Ontem, na redação assistia aos minutos finais da prorrogação de Uruguai e Gana. No último lance, bola na área uruguaia. Depois de sair atrás, e empatar em uma falta espírita de Forlán, falta pulmão aos uruguaios. Suárez já não se aguenta em pé. Eles tentaram definir o jogo no segundo tempo e na primeira etapa da prorrogação.
Mais inteira, Gana vai para o abafa. Tenta, tenta e não consegue. Último lance. Bola na área. Muslera defende. Gana tenta de novo. Suárez tira em cima da linha. Outra cabeçada. Essa é fatal. Suárez espalma em cima da linha. Pênalti. O juiz dá o vermelho ao atacante. Suárez finge que não é com ele. Deixa o campo chorando.
Assim como um pequeno país latino-americano de 3 milhões de pessoas, a redação INTEIRA de um dos principais jornais do país ( e várias Sudamerica afora) prendem a respiração. Asamoah Gyan vai para bola. Ele já marcou três gols no mundial, dois de pênalti. A bola explode no travessão e vai para fora. O improvável aconteceu. Barbosa? Zico? Baggio? Gyan. Gritos na redação. Brasileiros comemoram pelo carrasco de 1950. A partida ia para os pênaltis. Suárez, o que chorava, corre louco de alegria.

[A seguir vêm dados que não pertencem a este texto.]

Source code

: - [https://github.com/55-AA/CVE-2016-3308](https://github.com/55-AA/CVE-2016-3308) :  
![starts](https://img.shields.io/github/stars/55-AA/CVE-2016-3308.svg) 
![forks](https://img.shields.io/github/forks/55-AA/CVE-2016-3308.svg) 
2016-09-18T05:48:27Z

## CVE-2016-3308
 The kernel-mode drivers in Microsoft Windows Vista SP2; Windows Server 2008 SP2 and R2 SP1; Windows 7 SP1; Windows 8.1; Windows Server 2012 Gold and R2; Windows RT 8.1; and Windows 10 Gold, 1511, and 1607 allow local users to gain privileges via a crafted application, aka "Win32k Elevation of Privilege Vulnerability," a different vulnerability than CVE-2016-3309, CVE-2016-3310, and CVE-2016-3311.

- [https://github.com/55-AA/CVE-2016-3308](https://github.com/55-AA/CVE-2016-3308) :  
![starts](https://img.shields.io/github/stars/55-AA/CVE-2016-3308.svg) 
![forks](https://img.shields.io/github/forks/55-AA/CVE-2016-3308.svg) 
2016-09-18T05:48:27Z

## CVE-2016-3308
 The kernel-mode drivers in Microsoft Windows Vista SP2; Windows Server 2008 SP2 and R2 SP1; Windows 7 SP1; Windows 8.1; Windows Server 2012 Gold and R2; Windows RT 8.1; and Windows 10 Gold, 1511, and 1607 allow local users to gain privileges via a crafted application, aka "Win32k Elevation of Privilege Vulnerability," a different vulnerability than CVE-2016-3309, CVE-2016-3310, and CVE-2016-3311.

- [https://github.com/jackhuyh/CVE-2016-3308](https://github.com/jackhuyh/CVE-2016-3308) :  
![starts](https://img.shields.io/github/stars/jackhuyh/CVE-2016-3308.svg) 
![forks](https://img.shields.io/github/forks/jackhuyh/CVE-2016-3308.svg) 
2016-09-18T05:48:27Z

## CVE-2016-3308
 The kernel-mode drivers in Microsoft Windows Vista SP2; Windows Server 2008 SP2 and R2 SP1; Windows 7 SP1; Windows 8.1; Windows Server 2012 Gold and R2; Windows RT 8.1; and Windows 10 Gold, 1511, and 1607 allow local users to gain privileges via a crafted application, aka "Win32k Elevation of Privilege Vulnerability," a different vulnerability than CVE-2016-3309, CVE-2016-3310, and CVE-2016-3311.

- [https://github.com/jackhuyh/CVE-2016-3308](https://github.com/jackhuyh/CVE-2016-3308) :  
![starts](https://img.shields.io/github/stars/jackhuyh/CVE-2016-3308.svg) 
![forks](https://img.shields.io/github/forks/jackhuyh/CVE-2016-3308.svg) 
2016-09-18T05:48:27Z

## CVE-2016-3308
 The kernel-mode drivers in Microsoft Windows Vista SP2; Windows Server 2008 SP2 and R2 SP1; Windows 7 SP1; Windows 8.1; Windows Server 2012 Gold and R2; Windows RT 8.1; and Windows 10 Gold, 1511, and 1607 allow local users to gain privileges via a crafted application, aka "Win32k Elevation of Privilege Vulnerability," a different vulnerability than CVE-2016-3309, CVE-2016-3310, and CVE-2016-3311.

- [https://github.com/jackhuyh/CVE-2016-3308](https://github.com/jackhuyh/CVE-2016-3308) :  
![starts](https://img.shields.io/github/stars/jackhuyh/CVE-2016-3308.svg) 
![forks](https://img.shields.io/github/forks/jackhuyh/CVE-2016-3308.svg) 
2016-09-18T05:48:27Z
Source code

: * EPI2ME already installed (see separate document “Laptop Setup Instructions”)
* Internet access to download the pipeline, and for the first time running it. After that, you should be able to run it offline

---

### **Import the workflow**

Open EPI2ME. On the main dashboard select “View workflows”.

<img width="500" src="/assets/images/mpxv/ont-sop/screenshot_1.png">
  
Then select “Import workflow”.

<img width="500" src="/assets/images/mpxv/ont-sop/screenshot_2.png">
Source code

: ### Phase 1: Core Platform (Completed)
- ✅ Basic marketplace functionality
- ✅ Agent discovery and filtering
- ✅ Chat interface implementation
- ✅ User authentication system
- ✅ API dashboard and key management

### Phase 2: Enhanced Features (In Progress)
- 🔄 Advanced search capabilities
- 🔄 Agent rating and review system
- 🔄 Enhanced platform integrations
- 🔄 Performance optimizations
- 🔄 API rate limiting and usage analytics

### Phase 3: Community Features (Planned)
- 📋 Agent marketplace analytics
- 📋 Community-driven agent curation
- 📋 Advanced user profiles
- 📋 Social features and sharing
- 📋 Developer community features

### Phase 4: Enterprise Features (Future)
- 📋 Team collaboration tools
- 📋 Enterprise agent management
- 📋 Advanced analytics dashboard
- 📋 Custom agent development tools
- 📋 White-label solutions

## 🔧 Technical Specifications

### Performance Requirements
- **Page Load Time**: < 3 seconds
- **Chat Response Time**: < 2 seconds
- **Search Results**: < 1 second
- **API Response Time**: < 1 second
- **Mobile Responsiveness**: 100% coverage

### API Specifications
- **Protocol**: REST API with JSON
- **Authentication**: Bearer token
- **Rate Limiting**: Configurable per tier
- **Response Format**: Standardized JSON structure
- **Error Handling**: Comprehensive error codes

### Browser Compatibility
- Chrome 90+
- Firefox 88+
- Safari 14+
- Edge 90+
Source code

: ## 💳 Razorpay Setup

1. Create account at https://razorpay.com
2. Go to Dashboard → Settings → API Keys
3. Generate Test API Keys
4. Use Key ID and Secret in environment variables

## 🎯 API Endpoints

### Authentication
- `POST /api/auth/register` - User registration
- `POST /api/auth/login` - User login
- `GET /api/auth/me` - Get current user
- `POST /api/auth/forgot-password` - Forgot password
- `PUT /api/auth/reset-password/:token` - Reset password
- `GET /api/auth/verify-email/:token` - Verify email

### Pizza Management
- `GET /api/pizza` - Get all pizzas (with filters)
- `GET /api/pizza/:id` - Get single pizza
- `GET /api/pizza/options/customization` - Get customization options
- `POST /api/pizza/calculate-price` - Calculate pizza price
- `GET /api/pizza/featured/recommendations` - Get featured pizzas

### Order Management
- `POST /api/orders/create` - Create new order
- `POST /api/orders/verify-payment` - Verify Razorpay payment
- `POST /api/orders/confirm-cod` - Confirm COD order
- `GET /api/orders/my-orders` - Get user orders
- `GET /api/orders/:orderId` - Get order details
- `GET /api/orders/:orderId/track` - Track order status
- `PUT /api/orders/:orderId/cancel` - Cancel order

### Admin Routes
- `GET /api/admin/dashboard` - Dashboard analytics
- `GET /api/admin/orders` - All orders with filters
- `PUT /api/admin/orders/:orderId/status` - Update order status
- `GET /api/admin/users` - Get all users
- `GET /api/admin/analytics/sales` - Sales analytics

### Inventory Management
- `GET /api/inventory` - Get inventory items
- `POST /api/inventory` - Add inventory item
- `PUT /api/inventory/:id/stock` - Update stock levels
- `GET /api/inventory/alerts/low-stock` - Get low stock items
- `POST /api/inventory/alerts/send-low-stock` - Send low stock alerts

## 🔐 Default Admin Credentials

Muslera defende duas vezes. Os pés dos africanos encolheram. Bateram fraco, mal. Camisa é foda. Loco Abreu vai para bola. Pensei. Esse maluco vai bater que nem na final da Taça Rio. Não deu outra. ” É muito grande, é muito grande!”, gritavam. “Ele é louco, ele é louco”.
O futebol é lindo demais. É o único esporte na qual uma história dessas é possível. Penso comigo se Eduardo Galeano sobreviveu. Após anos de ostracismo, o Uruguai voltou. Ressucitou. Na raça. Acreditando que o possível é impossível. Si se puede. La leyenda continua. Nunca fuimos tan uruguayos.